• What you are asked to do
Copy, word for word, the lines of the entries below between the one with "M877,0H878L873,198V172Z" and the one with "M677,566H727V580H734L733,639H667V582L678,581Z", inclusive, and leave out everything else.

• Data to process

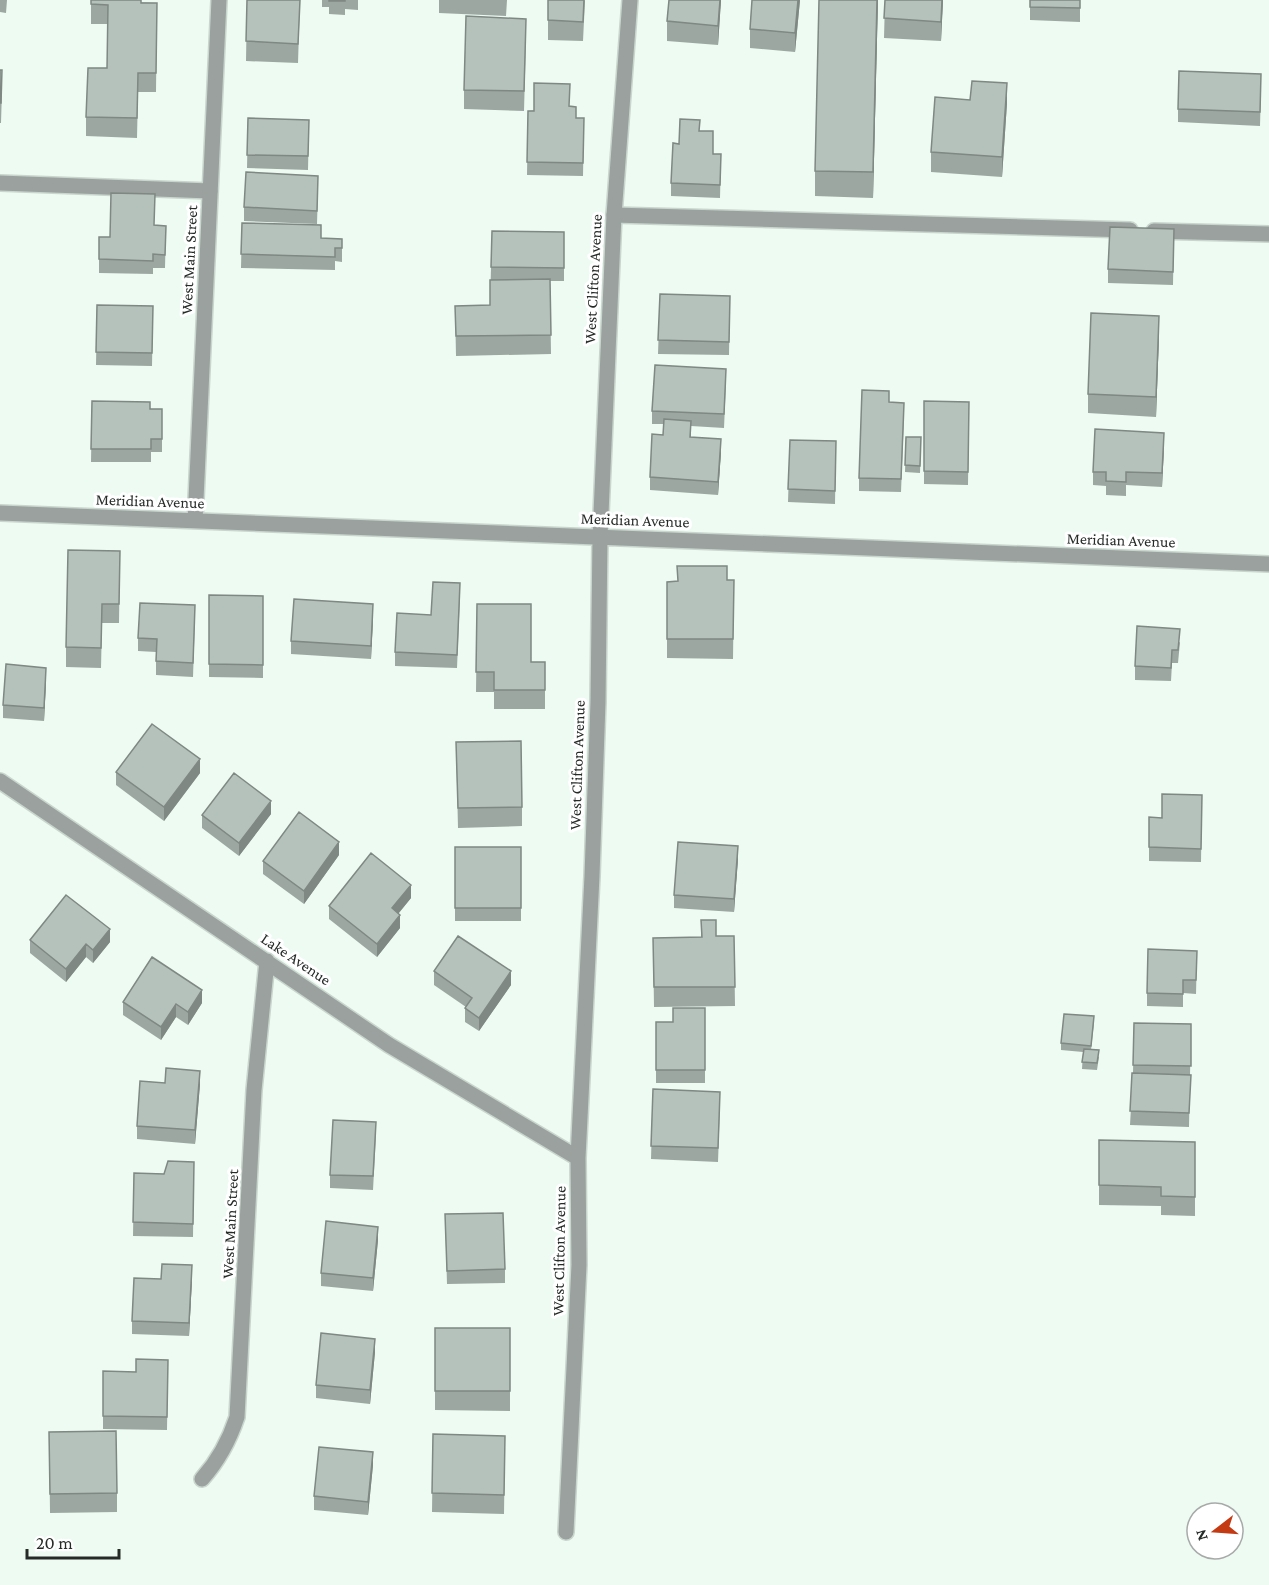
<svg xmlns="http://www.w3.org/2000/svg" width="1269" height="1585" font-family="'Crimson Pro',serif">
  <rect width="100%" height="100%" fill="#edfbf3"/>
  <g fill="none" stroke-linecap="round" stroke-linejoin="round">
    <defs>
      <path id="lane" d="M0,183L210,191
        M614,215L1130,230
        M1154,231L1269,234"/>
      <path id="street" d="M0,513L1269,564
        M195,521L219,0
        M0,781L389,1045L578,1158
        M202,1479C219,1460 229,1441 237,1417L254,1090L267,961
        M566,1532L579,1265L578,1158L592,876L598,702L600,537L614,215L630,0"/>
    </defs>
    <use href="#lane" stroke="#c9d6ce" stroke-width="18"/>
    <use href="#street" stroke="#c9d6ce" stroke-width="18"/>
    <use href="#lane" stroke="#9ba19e" stroke-width="15"/>
    <use href="#street" stroke="#9ba19e" stroke-width="15"/>
  </g>
  <path fill="#9ca7a1" d="M0,0H7L6,13L0,12Z
    M91,0L157,3L156,92H138L137,138L86,136V117L107,68L108,24H91Z
    M247,0H300L298,63L246,61Z
    M322,0H358V10L345,9V15L329,14V7H322Z
    M439,0H507L506,16L439,13Z
    M585,0L583,41L548,40V20Z
    M669,0H721L718,45L667,41V21Z
    M752,0H800L795,52L750,48V29Z
    M878,0L873,198L815,196V171Z
    M885,0H943L941,41L884,38Z
    M1030,0H1080V22L1030,20Z
    M526,38L524,111L464,109V90Z
    M0,70L2,90L1,123H0Z
    M1261,88L1260,126L1178,122V109Z
    M1007,103L1002,177L931,172V152Z
    M570,106L576,118H584L583,176L527,175L528,111Z
    M248,118L309,120L308,170L247,168Z
    M700,131L713,154H721L720,198L671,196V183L679,144Z
    M318,189L317,224L244,221V207Z
    M242,223L321,238L342,239V262L335,261V270L241,268Z
    M154,225L166,226L165,268H153V274L99,273V237H110Z
    M1174,229L1173,285L1108,283V269Z
    M492,231L564,232V281H550L551,354L456,356L455,306L490,305Z
    M660,294L730,296L729,355L658,354Z
    M97,305L153,306L152,366L96,365Z
    M1159,335L1156,417L1088,413V394Z
    M726,382L724,428L691,426V437L721,452L718,495L650,490V477L663,435L664,424H652V411Z
    M92,401L150,409H162V452H151V462H91Z
    M924,401L969,402L968,485L924,484Z
    M889,402L904,416L901,492L859,491V478Z
    M906,437H921L920,473L905,472Z
    M790,440L836,441L835,504L788,502Z
    M1164,446L1162,487L1126,485V496L1106,495V486L1093,485V472Z
    M120,551L119,623H102L101,668L66,667V647Z
    M727,580H734L733,659L667,658V582Z
    M209,595L263,596V678L209,677Z
    M460,596L457,668L395,666V652L431,615Z
    M477,604L531,662H545V709H494V692H476Z
    M373,617L371,659L291,654V641Z
    M195,618L193,677L156,675V652L138,651V638Z
    M1180,642L1178,663H1172L1171,681L1135,680V666Z
    M46,681L44,721L3,718V705Z
    M456,742L522,807V826L458,828Z
    M116,772L200,773L164,821L116,785Z
    M1202,795L1201,862L1149,861V817L1162,818Z
    M271,814L239,856L202,828V815Z
    M455,847H521V921H455Z
    M339,855L304,904L263,874V861Z
    M738,859L734,912L674,908V895Z
    M411,898L399,913L400,928L377,957L329,919V906Z
    M701,920L716,936H734L735,1006L654,1007L653,938L701,937Z
    M30,940L110,942L93,963L86,957L66,982L30,953Z
    M1197,951L1196,994L1183,993V1007L1147,1006V993Z
    M434,971L511,985L479,1031L465,1022V1008L466,1007L434,985Z
    M123,1002L202,1003L188,1025L176,1017L161,1040L123,1015Z
    M705,1008V1083H656V1022H673Z
    M1094,1023L1091,1050L1099,1057L1097,1070L1082,1069L1083,1052L1061,1050V1043Z
    M1134,1023L1191,1024L1189,1127L1130,1125L1133,1073Z
    M165,1083L200,1084L195,1144L137,1139V1126Z
    M653,1089L720,1105L718,1162L651,1159Z
    M376,1135L373,1190L330,1188V1175Z
    M1099,1140L1195,1142V1216L1161,1215V1206L1099,1205Z
    M194,1162L193,1237L133,1236L134,1173L164,1174Z
    M445,1214L505,1269V1283L447,1284Z
    M378,1240L373,1291L321,1286V1273Z
    M192,1278L189,1336L132,1334V1321L161,1279Z
    M435,1328H510V1411L435,1410Z
    M375,1352L370,1404L316,1398V1385Z
    M168,1360L167,1430L103,1429V1371L136,1372Z
    M49,1432L117,1493V1512L50,1513Z
    M433,1434L505,1436L504,1514L432,1512Z
    M373,1465L368,1515L314,1510V1496Z"/>
  <path fill="#7f8883" d="M720,0H721L718,45V26Z
    M798,0H800L795,52V33Z
    M877,0H878L873,198V172Z
    M942,0H943L941,41V22Z
    M1007,83V103L1002,177V157Z
    M1159,316V335L1156,417V397Z
    M1164,433V446L1162,487V473Z
    M721,439V452L718,495V482Z
    M373,604V617L371,659V646Z
    M46,668V681L44,721V708Z
    M200,759V773L164,821V807Z
    M271,801V814L239,856V843Z
    M339,842V855L304,904V891Z
    M738,846V859L734,912V899Z
    M411,885V898L392,921V908Z
    M400,915V928L377,957V944Z
    M110,929V942L93,963V950Z
    M86,944V957L66,982V969Z
    M511,971V985L479,1031V1018Z
    M202,990V1003L188,1025V1012Z
    M176,1004V1017L161,1040V1027Z
    M200,1071V1084L195,1144V1130Z
    M378,1227V1240L373,1291V1278Z
    M192,1265V1278L189,1336V1323Z
    M375,1339V1352L370,1404V1390Z
    M373,1452V1465L368,1515V1502Z"/>
  <path fill="#b5c2bb" stroke="#7f8883" stroke-width="1.5" d="M91,0H141V3H157L156,73H138L137,118L86,117L88,68H107L108,5L91,4Z
    M247,0H300L298,44L246,41Z
    M329,0H345V1H329Z
    M548,0H584L583,22L548,20Z
    M669,0H720L718,26L667,21Z
    M752,0H798L795,33L750,29Z
    M819,0H877L873,172L815,171Z
    M885,0H942L941,22L884,18Z
    M1030,0H1080V8L1030,7Z
    M466,16L526,19L524,91L464,90Z
    M0,70H2L1,103H0Z
    M1179,71L1261,74L1260,112L1178,109Z
    M972,81L1007,83L1002,157L931,152L935,97L970,100Z
    M534,83L570,84L569,106L576,107V118H584L583,163L527,162L528,111H534Z
    M248,118L309,120L308,156L247,155Z
    M680,119L700,120L699,131H713V154H721L720,185L671,183L673,143L679,144Z
    M246,172L318,176L317,211L244,207Z
    M111,193L155,194L154,225L166,226L165,255L153,254V261L99,259V237H110Z
    M242,223L321,225V238L342,239V248H335V257L241,254Z
    M1110,227L1174,229L1173,272L1108,269Z
    M492,231L564,232V268L491,267Z
    M550,279L551,335L456,336L455,306L490,305V280Z
    M660,294L730,296L729,342L658,340Z
    M97,305L153,306L152,353L96,352Z
    M1091,313L1159,316L1156,397L1088,394Z
    M655,365L726,369L724,414L652,411Z
    M862,390L889,391V402L904,403L901,479L859,478Z
    M92,401L150,402V409H162V439H151V449H91Z
    M924,401L969,402L968,472L924,471Z
    M664,419L691,421L690,437L721,439L718,482L650,477L652,434L663,435Z
    M1095,429L1164,433L1162,473L1126,472V482L1106,481V472H1093Z
    M906,437H921L920,466L905,465Z
    M790,440L836,441L835,491L788,489Z
    M68,550L120,551L119,604H102L101,648L66,647Z
    M677,566H727V580H734L733,639H667V582L678,581Z
    M433,582L460,583L457,655L395,652L397,613L431,615Z
    M209,595L263,596V665L209,664Z
    M294,599L373,604L371,646L291,641Z
    M140,603L195,605L193,663L156,661L157,639L138,638Z
    M477,604H531V662H545V690H494V672H476Z
    M1137,626L1180,629L1178,650H1172L1171,668L1135,666Z
    M6,664L46,668L44,708L3,705Z
    M152,724L200,759L164,807L116,772Z
    M521,741L522,807L458,808L456,742Z
    M234,773L271,801L239,843L202,815Z
    M1162,794L1202,795L1201,849L1149,847V817L1162,818Z
    M299,812L339,842L304,891L263,861Z
    M678,842L738,846L734,899L674,895Z
    M455,847H521V908H455Z
    M371,853L411,885L392,908L400,915L377,944L329,906Z
    M66,895L110,929L93,950L86,944L66,969L30,940Z
    M701,920H716V936H734L735,987H654L653,938L702,937Z
    M458,936L511,971L479,1018L465,1008L472,998L434,971Z
    M1148,949L1197,951L1196,980H1183V994L1147,993Z
    M152,957L202,990L188,1012L176,1004L161,1027L123,1002Z
    M673,1008H705V1070H656V1022H673Z
    M1064,1014L1094,1016L1091,1046L1061,1043Z
    M1134,1023L1191,1024V1066L1133,1065Z
    M1084,1049L1099,1050L1097,1063L1082,1062Z
    M166,1068L200,1071L195,1130L137,1126L140,1081L165,1083Z
    M1132,1073L1191,1075L1189,1113L1130,1111Z
    M653,1089L720,1092L718,1148L651,1146Z
    M333,1120L376,1122L373,1176L330,1175Z
    M1099,1140L1195,1142V1197L1161,1196V1187L1099,1185Z
    M168,1161L194,1162L193,1224L133,1222L134,1173L164,1174Z
    M503,1213L505,1269L447,1271L445,1214Z
    M326,1221L378,1227L373,1278L321,1273Z
    M162,1264L192,1265L189,1323L132,1321L134,1278L161,1279Z
    M435,1328H510V1391H435Z
    M321,1333L375,1339L370,1390L316,1385Z
    M136,1359L168,1360L167,1417L103,1416V1371L136,1372Z
    M116,1431L117,1493L50,1494L49,1432Z
    M433,1434L505,1436L504,1495L432,1493Z
    M319,1447L373,1452L368,1502L314,1496Z"/>
  <g text-anchor="middle" dominant-baseline="central" stroke-width="6" stroke-linejoin="round" paint-order="stroke">
    <g font-size="16" fill="#262b28" stroke="#fff">
      <text transform="translate(189 260) rotate(-87)">West Main Street</text>
      <text transform="translate(593 279) rotate(-87)">West Clifton Avenue</text>
      <text transform="translate(150 501) rotate(2)">Meridian Avenue</text>
      <text transform="translate(635 520) rotate(2)">Meridian Avenue</text>
      <text transform="translate(1121 540) rotate(2)">Meridian Avenue</text>
      <text transform="translate(577 765) rotate(-88)">West Clifton Avenue</text>
      <text transform="translate(296 959) rotate(34)">Lake Avenue</text>
      <text transform="translate(230 1224) rotate(-87)">West Main Street</text>
      <text transform="translate(559 1251) rotate(-89)">West Clifton Avenue</text>
    </g>
  </g>
  <g transform="translate(1215 1531) rotate(253)"><circle r="28" fill="#ffffff" stroke="#a8aaa9" stroke-width="1.5"/>
  <path d="M0-4.5L10 22L0 15L-10 22Z" fill="#c33a13"/>
  <text y="-9" font-size="16" font-weight="bold" text-anchor="middle" fill="#262b28">N</text>
  </g>
  <path d="M27 1549v9h92v-9" fill="none" stroke="#262b28" stroke-width="3"/>
  <text x="36" y="1549" font-size="18" fill="#262b28" stroke="#ffffff" stroke-width="4.5" paint-order="stroke">20 m</text>
</svg>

• Output below
    M877,0H878L873,198V172Z
    M942,0H943L941,41V22Z
    M1007,83V103L1002,177V157Z
    M1159,316V335L1156,417V397Z
    M1164,433V446L1162,487V473Z
    M721,439V452L718,495V482Z
    M373,604V617L371,659V646Z
    M46,668V681L44,721V708Z
    M200,759V773L164,821V807Z
    M271,801V814L239,856V843Z
    M339,842V855L304,904V891Z
    M738,846V859L734,912V899Z
    M411,885V898L392,921V908Z
    M400,915V928L377,957V944Z
    M110,929V942L93,963V950Z
    M86,944V957L66,982V969Z
    M511,971V985L479,1031V1018Z
    M202,990V1003L188,1025V1012Z
    M176,1004V1017L161,1040V1027Z
    M200,1071V1084L195,1144V1130Z
    M378,1227V1240L373,1291V1278Z
    M192,1265V1278L189,1336V1323Z
    M375,1339V1352L370,1404V1390Z
    M373,1452V1465L368,1515V1502Z"/>
  <path fill="#b5c2bb" stroke="#7f8883" stroke-width="1.5" d="M91,0H141V3H157L156,73H138L137,118L86,117L88,68H107L108,5L91,4Z
    M247,0H300L298,44L246,41Z
    M329,0H345V1H329Z
    M548,0H584L583,22L548,20Z
    M669,0H720L718,26L667,21Z
    M752,0H798L795,33L750,29Z
    M819,0H877L873,172L815,171Z
    M885,0H942L941,22L884,18Z
    M1030,0H1080V8L1030,7Z
    M466,16L526,19L524,91L464,90Z
    M0,70H2L1,103H0Z
    M1179,71L1261,74L1260,112L1178,109Z
    M972,81L1007,83L1002,157L931,152L935,97L970,100Z
    M534,83L570,84L569,106L576,107V118H584L583,163L527,162L528,111H534Z
    M248,118L309,120L308,156L247,155Z
    M680,119L700,120L699,131H713V154H721L720,185L671,183L673,143L679,144Z
    M246,172L318,176L317,211L244,207Z
    M111,193L155,194L154,225L166,226L165,255L153,254V261L99,259V237H110Z
    M242,223L321,225V238L342,239V248H335V257L241,254Z
    M1110,227L1174,229L1173,272L1108,269Z
    M492,231L564,232V268L491,267Z
    M550,279L551,335L456,336L455,306L490,305V280Z
    M660,294L730,296L729,342L658,340Z
    M97,305L153,306L152,353L96,352Z
    M1091,313L1159,316L1156,397L1088,394Z
    M655,365L726,369L724,414L652,411Z
    M862,390L889,391V402L904,403L901,479L859,478Z
    M92,401L150,402V409H162V439H151V449H91Z
    M924,401L969,402L968,472L924,471Z
    M664,419L691,421L690,437L721,439L718,482L650,477L652,434L663,435Z
    M1095,429L1164,433L1162,473L1126,472V482L1106,481V472H1093Z
    M906,437H921L920,466L905,465Z
    M790,440L836,441L835,491L788,489Z
    M68,550L120,551L119,604H102L101,648L66,647Z
    M677,566H727V580H734L733,639H667V582L678,581Z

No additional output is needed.